Provided data START

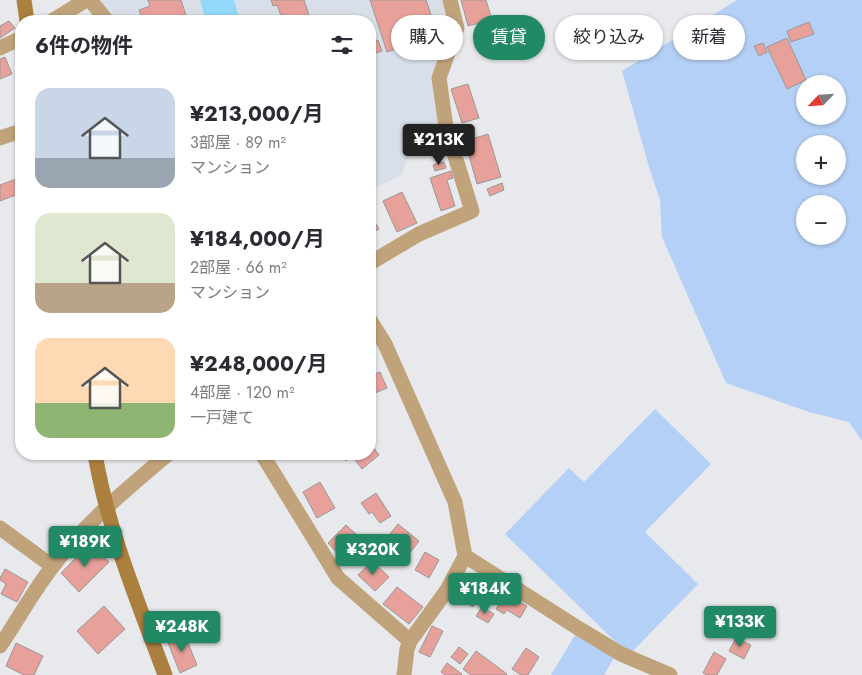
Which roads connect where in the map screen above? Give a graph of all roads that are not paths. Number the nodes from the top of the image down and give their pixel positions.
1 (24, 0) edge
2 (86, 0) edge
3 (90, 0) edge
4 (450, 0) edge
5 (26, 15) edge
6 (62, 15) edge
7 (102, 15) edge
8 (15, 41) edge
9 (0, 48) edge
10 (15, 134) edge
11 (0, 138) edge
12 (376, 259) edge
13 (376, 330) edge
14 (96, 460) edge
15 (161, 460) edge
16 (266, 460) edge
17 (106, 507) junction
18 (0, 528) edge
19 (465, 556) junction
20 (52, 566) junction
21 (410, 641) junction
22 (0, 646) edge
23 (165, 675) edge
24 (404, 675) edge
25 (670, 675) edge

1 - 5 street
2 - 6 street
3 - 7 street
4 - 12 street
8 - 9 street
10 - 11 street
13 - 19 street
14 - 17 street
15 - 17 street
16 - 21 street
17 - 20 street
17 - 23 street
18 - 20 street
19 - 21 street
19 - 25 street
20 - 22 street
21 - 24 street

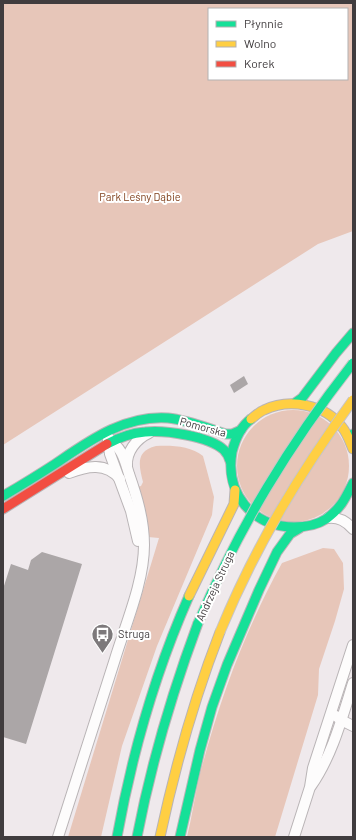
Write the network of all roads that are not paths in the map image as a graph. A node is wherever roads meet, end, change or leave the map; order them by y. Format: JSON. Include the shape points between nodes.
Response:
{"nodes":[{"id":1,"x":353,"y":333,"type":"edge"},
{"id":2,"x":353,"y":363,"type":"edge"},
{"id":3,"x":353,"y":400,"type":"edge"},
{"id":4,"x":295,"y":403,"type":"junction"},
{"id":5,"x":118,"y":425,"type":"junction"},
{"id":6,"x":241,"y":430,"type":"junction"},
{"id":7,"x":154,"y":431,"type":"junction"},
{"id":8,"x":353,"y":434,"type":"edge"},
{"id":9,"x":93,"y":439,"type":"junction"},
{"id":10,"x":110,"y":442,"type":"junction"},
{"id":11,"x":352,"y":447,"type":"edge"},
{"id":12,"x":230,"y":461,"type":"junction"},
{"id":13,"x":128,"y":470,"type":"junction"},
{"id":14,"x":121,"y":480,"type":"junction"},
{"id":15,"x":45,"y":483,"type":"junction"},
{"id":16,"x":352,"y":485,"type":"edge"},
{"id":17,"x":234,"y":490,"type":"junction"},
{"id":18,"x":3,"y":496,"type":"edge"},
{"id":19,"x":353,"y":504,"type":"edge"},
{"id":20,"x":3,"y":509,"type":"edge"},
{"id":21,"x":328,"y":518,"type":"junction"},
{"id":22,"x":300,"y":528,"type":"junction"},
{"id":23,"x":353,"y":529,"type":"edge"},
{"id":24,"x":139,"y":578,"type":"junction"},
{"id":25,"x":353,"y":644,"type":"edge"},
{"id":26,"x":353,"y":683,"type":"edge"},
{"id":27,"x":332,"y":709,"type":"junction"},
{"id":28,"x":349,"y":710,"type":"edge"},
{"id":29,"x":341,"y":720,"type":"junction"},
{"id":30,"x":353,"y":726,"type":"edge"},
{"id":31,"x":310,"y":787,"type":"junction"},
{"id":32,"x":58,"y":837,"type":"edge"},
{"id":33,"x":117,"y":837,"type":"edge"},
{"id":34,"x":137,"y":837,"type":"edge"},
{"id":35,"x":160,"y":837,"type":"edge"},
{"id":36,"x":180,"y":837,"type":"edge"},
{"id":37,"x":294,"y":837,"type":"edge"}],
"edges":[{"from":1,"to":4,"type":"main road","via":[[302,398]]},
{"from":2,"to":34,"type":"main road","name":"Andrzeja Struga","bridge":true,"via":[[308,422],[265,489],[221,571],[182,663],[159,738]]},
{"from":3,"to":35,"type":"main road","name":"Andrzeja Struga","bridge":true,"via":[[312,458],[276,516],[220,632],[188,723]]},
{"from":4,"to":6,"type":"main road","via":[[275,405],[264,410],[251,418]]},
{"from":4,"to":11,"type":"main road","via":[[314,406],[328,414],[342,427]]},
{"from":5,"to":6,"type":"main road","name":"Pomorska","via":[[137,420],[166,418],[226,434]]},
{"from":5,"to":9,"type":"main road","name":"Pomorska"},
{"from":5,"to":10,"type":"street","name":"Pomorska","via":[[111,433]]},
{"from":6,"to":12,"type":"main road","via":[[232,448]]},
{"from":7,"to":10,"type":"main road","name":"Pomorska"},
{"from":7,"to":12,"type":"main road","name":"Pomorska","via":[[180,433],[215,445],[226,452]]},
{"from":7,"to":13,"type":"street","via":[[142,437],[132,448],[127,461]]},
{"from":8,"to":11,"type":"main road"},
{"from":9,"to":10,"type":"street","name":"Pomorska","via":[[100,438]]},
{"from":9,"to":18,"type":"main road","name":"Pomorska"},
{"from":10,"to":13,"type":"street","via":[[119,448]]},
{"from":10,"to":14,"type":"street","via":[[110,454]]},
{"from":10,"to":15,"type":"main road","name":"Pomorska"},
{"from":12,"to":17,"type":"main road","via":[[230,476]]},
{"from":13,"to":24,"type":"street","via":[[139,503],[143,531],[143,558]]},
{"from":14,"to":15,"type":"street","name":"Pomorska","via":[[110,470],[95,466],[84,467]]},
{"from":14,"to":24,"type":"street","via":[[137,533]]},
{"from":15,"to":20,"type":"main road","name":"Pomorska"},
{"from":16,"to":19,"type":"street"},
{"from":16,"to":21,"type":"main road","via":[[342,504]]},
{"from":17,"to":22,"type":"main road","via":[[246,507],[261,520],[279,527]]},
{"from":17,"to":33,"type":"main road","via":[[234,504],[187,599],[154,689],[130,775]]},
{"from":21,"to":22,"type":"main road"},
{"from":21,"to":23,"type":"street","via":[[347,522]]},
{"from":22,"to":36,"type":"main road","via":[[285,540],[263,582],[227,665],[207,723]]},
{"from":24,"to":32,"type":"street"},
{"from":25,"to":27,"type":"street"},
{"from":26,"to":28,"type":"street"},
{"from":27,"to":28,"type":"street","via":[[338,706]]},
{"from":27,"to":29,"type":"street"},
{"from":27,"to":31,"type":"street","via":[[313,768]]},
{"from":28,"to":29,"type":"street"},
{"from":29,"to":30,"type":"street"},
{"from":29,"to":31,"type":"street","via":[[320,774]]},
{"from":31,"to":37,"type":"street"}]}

Provided data END

■ Exercise instructions
Leaving the pictures out, write out all the material above exactly.

■ Answer to this task
Which roads connect where in the map screen above? Give a graph of all roads that are not paths. Number the nodes from the top of the image down and give their pixel positions.
1 (24, 0) edge
2 (86, 0) edge
3 (90, 0) edge
4 (450, 0) edge
5 (26, 15) edge
6 (62, 15) edge
7 (102, 15) edge
8 (15, 41) edge
9 (0, 48) edge
10 (15, 134) edge
11 (0, 138) edge
12 (376, 259) edge
13 (376, 330) edge
14 (96, 460) edge
15 (161, 460) edge
16 (266, 460) edge
17 (106, 507) junction
18 (0, 528) edge
19 (465, 556) junction
20 (52, 566) junction
21 (410, 641) junction
22 (0, 646) edge
23 (165, 675) edge
24 (404, 675) edge
25 (670, 675) edge

1 - 5 street
2 - 6 street
3 - 7 street
4 - 12 street
8 - 9 street
10 - 11 street
13 - 19 street
14 - 17 street
15 - 17 street
16 - 21 street
17 - 20 street
17 - 23 street
18 - 20 street
19 - 21 street
19 - 25 street
20 - 22 street
21 - 24 street

Write the network of all roads that are not paths in the map image as a graph. A node is wherever roads meet, end, change or leave the map; order them by y. Format: JSON. Include the shape points between nodes.
Response:
{"nodes":[{"id":1,"x":353,"y":333,"type":"edge"},
{"id":2,"x":353,"y":363,"type":"edge"},
{"id":3,"x":353,"y":400,"type":"edge"},
{"id":4,"x":295,"y":403,"type":"junction"},
{"id":5,"x":118,"y":425,"type":"junction"},
{"id":6,"x":241,"y":430,"type":"junction"},
{"id":7,"x":154,"y":431,"type":"junction"},
{"id":8,"x":353,"y":434,"type":"edge"},
{"id":9,"x":93,"y":439,"type":"junction"},
{"id":10,"x":110,"y":442,"type":"junction"},
{"id":11,"x":352,"y":447,"type":"edge"},
{"id":12,"x":230,"y":461,"type":"junction"},
{"id":13,"x":128,"y":470,"type":"junction"},
{"id":14,"x":121,"y":480,"type":"junction"},
{"id":15,"x":45,"y":483,"type":"junction"},
{"id":16,"x":352,"y":485,"type":"edge"},
{"id":17,"x":234,"y":490,"type":"junction"},
{"id":18,"x":3,"y":496,"type":"edge"},
{"id":19,"x":353,"y":504,"type":"edge"},
{"id":20,"x":3,"y":509,"type":"edge"},
{"id":21,"x":328,"y":518,"type":"junction"},
{"id":22,"x":300,"y":528,"type":"junction"},
{"id":23,"x":353,"y":529,"type":"edge"},
{"id":24,"x":139,"y":578,"type":"junction"},
{"id":25,"x":353,"y":644,"type":"edge"},
{"id":26,"x":353,"y":683,"type":"edge"},
{"id":27,"x":332,"y":709,"type":"junction"},
{"id":28,"x":349,"y":710,"type":"edge"},
{"id":29,"x":341,"y":720,"type":"junction"},
{"id":30,"x":353,"y":726,"type":"edge"},
{"id":31,"x":310,"y":787,"type":"junction"},
{"id":32,"x":58,"y":837,"type":"edge"},
{"id":33,"x":117,"y":837,"type":"edge"},
{"id":34,"x":137,"y":837,"type":"edge"},
{"id":35,"x":160,"y":837,"type":"edge"},
{"id":36,"x":180,"y":837,"type":"edge"},
{"id":37,"x":294,"y":837,"type":"edge"}],
"edges":[{"from":1,"to":4,"type":"main road","via":[[302,398]]},
{"from":2,"to":34,"type":"main road","name":"Andrzeja Struga","bridge":true,"via":[[308,422],[265,489],[221,571],[182,663],[159,738]]},
{"from":3,"to":35,"type":"main road","name":"Andrzeja Struga","bridge":true,"via":[[312,458],[276,516],[220,632],[188,723]]},
{"from":4,"to":6,"type":"main road","via":[[275,405],[264,410],[251,418]]},
{"from":4,"to":11,"type":"main road","via":[[314,406],[328,414],[342,427]]},
{"from":5,"to":6,"type":"main road","name":"Pomorska","via":[[137,420],[166,418],[226,434]]},
{"from":5,"to":9,"type":"main road","name":"Pomorska"},
{"from":5,"to":10,"type":"street","name":"Pomorska","via":[[111,433]]},
{"from":6,"to":12,"type":"main road","via":[[232,448]]},
{"from":7,"to":10,"type":"main road","name":"Pomorska"},
{"from":7,"to":12,"type":"main road","name":"Pomorska","via":[[180,433],[215,445],[226,452]]},
{"from":7,"to":13,"type":"street","via":[[142,437],[132,448],[127,461]]},
{"from":8,"to":11,"type":"main road"},
{"from":9,"to":10,"type":"street","name":"Pomorska","via":[[100,438]]},
{"from":9,"to":18,"type":"main road","name":"Pomorska"},
{"from":10,"to":13,"type":"street","via":[[119,448]]},
{"from":10,"to":14,"type":"street","via":[[110,454]]},
{"from":10,"to":15,"type":"main road","name":"Pomorska"},
{"from":12,"to":17,"type":"main road","via":[[230,476]]},
{"from":13,"to":24,"type":"street","via":[[139,503],[143,531],[143,558]]},
{"from":14,"to":15,"type":"street","name":"Pomorska","via":[[110,470],[95,466],[84,467]]},
{"from":14,"to":24,"type":"street","via":[[137,533]]},
{"from":15,"to":20,"type":"main road","name":"Pomorska"},
{"from":16,"to":19,"type":"street"},
{"from":16,"to":21,"type":"main road","via":[[342,504]]},
{"from":17,"to":22,"type":"main road","via":[[246,507],[261,520],[279,527]]},
{"from":17,"to":33,"type":"main road","via":[[234,504],[187,599],[154,689],[130,775]]},
{"from":21,"to":22,"type":"main road"},
{"from":21,"to":23,"type":"street","via":[[347,522]]},
{"from":22,"to":36,"type":"main road","via":[[285,540],[263,582],[227,665],[207,723]]},
{"from":24,"to":32,"type":"street"},
{"from":25,"to":27,"type":"street"},
{"from":26,"to":28,"type":"street"},
{"from":27,"to":28,"type":"street","via":[[338,706]]},
{"from":27,"to":29,"type":"street"},
{"from":27,"to":31,"type":"street","via":[[313,768]]},
{"from":28,"to":29,"type":"street"},
{"from":29,"to":30,"type":"street"},
{"from":29,"to":31,"type":"street","via":[[320,774]]},
{"from":31,"to":37,"type":"street"}]}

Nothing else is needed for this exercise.